**やること**:
a) 妊婦健診や出産の支援についての文章では、2011年4月以降の出産育児一時金の支給額は、原則いくらとされていますか。
b) 出産の支援についての文章で、「また、平成22年乳幼児身体発」で始まり「取代理の仕組みを制度化した。」で終わる部分を、一字も変えずに書き写してください。

**抜き出した文**:
▼
1)妊婦健診や出産に係る経済的負担の軽減等

平成20年度第2次補正予算において、妊婦健診を必要な回数(14回程度)受けられるよう、支援の拡充を図っており、平成23年度第4次補正予算において、2012(平成24)年度についても、公費助成を継続することとしたところである。

また、平成22年乳幼児身体発育調査の結果や近年の母子保健をめぐる状況の変化等を踏まえ、2012年度から新しい様式の母子健康手帳の運用を開始するほか、妊娠の早期届出及び妊婦健診の適正な受診について、政府広報、リーフレットの作成・配布等を通じて広く国民に周知を図っている。

さらに、2011年4月以降の出産育児一時金制度については、引き続き、支給額を原則42万円とするとともに、出産育児一時金等を医療保険者から医療機関等に直接支給する直接支払制度については、医療機関等への支払いの早期化などの改善を行い、加えて、直接支払制度への対応が困難と考えられる小規模施設等については、受取代理の仕組みを制度化した。

なお、2012年度には、流産を2回以上繰り返す習慣流産など、いわゆる「不育症」についても、不妊専門相談センターに相談員を配置し相談支援や普及啓発等を行うことにしている。

2)周産期医療体制の整備・救急搬送受入体制の確保

(1) 周産期医療体制の充実

リスクの高い妊産婦や新生児などに医療が適切に提供されるよう、総合周産期母子医療センター及び地域周産期母子医療センターを整備し、地域の分娩施設等との連携を確保する等により、周産期医療体制の充実を図っている。

(2) 周産期救急搬送受入体制の確保

総合周産期母子医療センターの機能について、可能であれば自施設又は他施設の関係診療科と連携して産科合併症以外の合併症を有する母体に対応することとするとともに、新生児集中治療室(NICU)について、2014(平成26)年度までに出生1万人当たりに25~30床を目標に更なる整備を進めることとしている。
▲
**記録の内容**:
▼
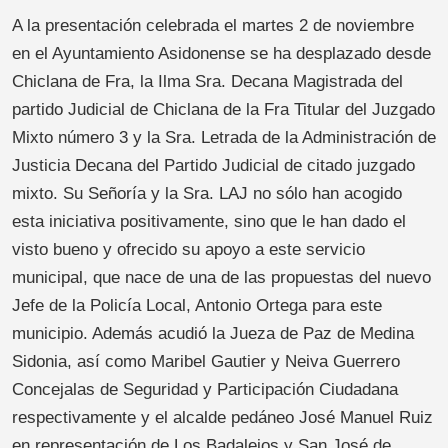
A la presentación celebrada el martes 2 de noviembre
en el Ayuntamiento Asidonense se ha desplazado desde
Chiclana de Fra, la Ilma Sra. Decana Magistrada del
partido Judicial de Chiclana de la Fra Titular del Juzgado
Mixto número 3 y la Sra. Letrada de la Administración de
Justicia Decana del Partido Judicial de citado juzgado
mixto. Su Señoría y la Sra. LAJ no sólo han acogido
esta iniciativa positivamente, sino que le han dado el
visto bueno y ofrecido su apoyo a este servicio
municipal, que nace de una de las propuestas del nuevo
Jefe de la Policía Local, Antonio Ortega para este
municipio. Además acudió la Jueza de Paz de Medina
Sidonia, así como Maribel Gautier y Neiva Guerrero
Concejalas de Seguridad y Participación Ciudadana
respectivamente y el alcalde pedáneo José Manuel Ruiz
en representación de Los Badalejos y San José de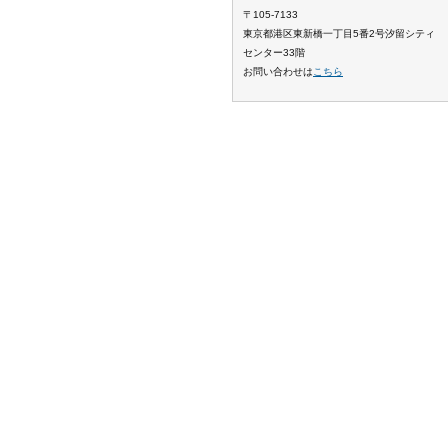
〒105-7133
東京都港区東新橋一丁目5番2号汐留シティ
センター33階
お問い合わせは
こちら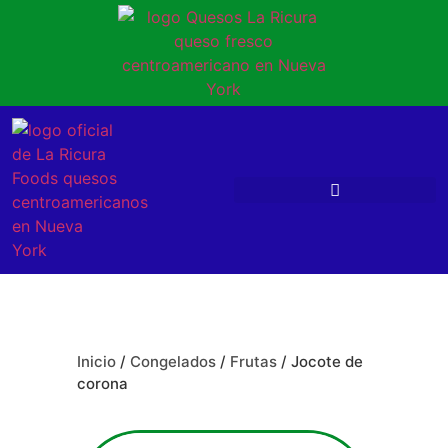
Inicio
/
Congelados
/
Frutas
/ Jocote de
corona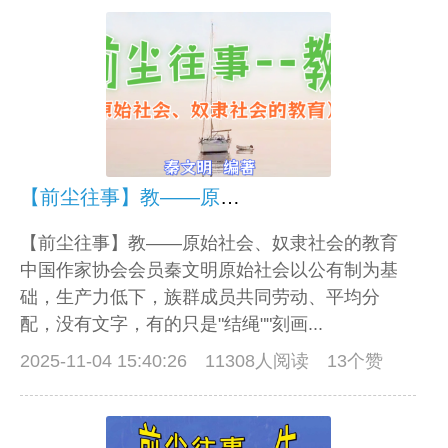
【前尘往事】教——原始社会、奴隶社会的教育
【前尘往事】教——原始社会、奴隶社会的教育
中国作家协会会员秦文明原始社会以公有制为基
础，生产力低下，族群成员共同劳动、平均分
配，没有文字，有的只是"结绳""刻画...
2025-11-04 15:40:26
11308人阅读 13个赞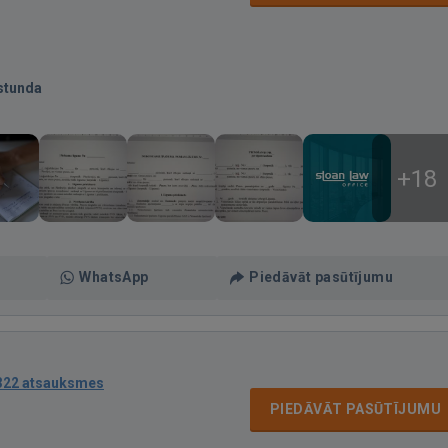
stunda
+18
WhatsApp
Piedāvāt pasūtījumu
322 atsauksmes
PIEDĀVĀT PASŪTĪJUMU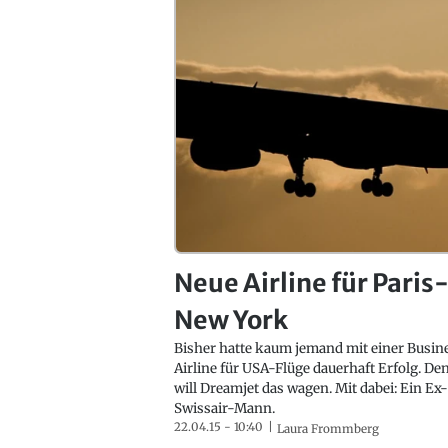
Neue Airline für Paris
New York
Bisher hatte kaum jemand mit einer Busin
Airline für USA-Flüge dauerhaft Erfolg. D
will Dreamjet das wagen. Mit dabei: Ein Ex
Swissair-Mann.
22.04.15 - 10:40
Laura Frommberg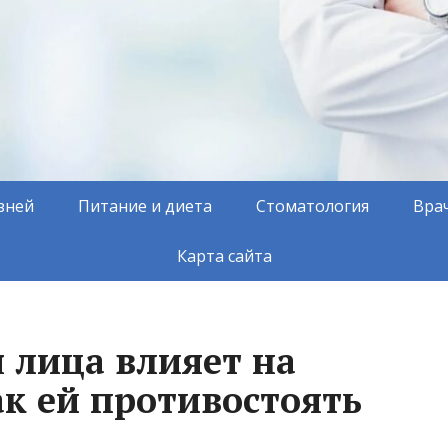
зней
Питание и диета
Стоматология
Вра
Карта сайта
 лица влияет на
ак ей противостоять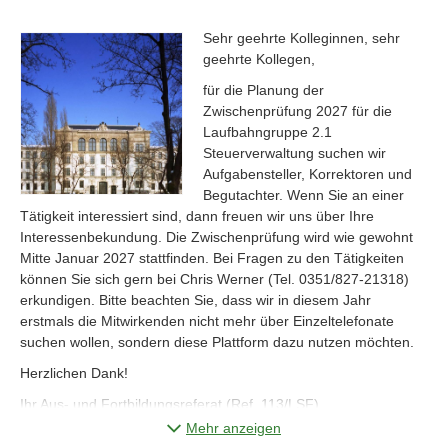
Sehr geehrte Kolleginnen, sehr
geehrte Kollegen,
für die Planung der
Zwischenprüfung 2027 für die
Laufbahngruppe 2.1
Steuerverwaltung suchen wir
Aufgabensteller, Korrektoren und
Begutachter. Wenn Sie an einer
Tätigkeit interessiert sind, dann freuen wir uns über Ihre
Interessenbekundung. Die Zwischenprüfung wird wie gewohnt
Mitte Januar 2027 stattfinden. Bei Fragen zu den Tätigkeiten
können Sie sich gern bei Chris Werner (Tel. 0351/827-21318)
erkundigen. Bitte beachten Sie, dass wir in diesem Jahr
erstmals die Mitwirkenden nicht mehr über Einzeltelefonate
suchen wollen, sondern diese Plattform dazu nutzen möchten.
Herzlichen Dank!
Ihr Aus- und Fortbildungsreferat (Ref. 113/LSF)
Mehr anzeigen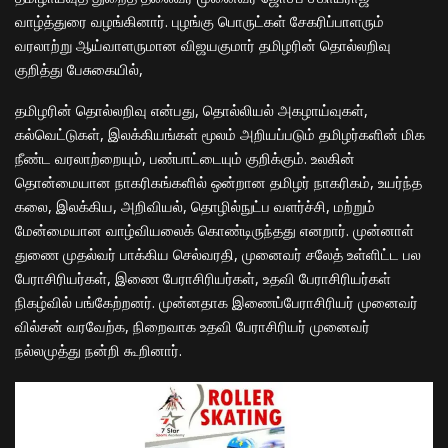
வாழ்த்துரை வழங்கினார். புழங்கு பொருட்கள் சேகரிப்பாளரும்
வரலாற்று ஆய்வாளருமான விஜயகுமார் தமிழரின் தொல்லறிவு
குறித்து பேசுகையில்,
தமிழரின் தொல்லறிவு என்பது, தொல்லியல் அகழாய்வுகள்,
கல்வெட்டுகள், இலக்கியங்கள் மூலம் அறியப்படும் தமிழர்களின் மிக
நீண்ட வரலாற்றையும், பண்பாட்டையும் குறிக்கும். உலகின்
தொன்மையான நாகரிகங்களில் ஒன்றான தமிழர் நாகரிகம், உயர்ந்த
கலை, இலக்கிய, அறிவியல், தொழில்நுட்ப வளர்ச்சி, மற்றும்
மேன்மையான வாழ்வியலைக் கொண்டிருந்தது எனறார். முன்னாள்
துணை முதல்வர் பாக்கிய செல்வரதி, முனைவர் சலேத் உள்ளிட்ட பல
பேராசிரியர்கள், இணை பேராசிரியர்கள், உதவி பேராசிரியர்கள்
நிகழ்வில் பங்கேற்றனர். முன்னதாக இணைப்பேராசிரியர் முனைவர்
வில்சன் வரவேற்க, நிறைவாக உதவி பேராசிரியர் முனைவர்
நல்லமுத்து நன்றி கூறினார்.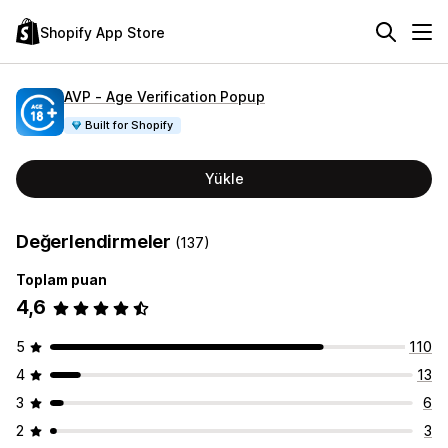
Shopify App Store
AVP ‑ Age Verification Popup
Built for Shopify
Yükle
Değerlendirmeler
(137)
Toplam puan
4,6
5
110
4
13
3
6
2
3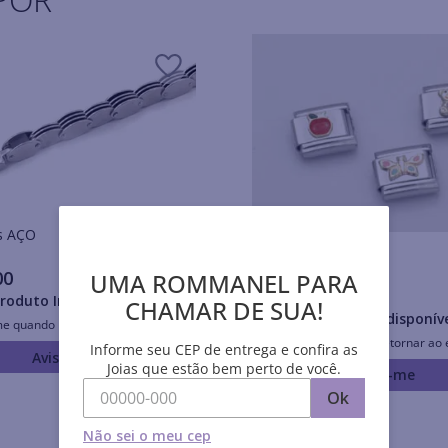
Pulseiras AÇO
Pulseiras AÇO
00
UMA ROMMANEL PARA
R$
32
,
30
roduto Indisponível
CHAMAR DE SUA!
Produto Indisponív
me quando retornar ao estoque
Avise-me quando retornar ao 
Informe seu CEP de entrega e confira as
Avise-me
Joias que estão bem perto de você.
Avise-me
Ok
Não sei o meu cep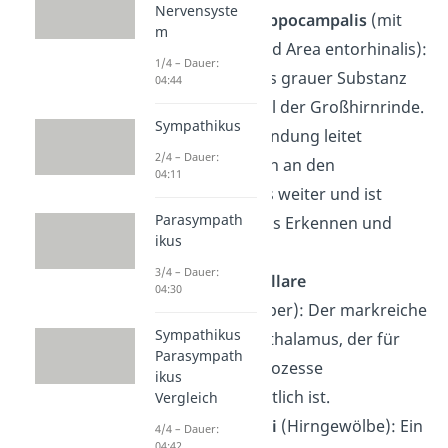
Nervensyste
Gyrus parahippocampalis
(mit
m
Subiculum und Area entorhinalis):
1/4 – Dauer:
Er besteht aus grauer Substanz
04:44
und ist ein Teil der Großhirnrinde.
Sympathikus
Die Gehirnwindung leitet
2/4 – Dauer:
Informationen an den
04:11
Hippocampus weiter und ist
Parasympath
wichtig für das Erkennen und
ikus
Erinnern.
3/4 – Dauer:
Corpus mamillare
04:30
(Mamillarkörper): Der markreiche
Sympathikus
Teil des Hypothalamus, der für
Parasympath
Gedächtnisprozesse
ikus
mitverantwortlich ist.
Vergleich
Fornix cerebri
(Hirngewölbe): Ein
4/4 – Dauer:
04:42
▲
**答えの一覧**:
a) 原則42万円です。

b)
また、平成22年乳幼児身体発育調査の結果や近年の母子保健をめぐる状況の変化等を踏まえ、2012年度から新しい様式の母子健康手帳の運用を開始するほか、妊娠の早期届出及び妊婦健診の適正な受診について、政府広報、リーフレットの作成・配布等を通じて広く国民に周知を図っている。

さらに、2011年4月以降の出産育児一時金制度については、引き続き、支給額を原則42万円とするとともに、出産育児一時金等を医療保険者から医療機関等に直接支給する直接支払制度については、医療機関等への支払いの早期化などの改善を行い、加えて、直接支払制度への対応が困難と考えられる小規模施設等については、受取代理の仕組みを制度化した。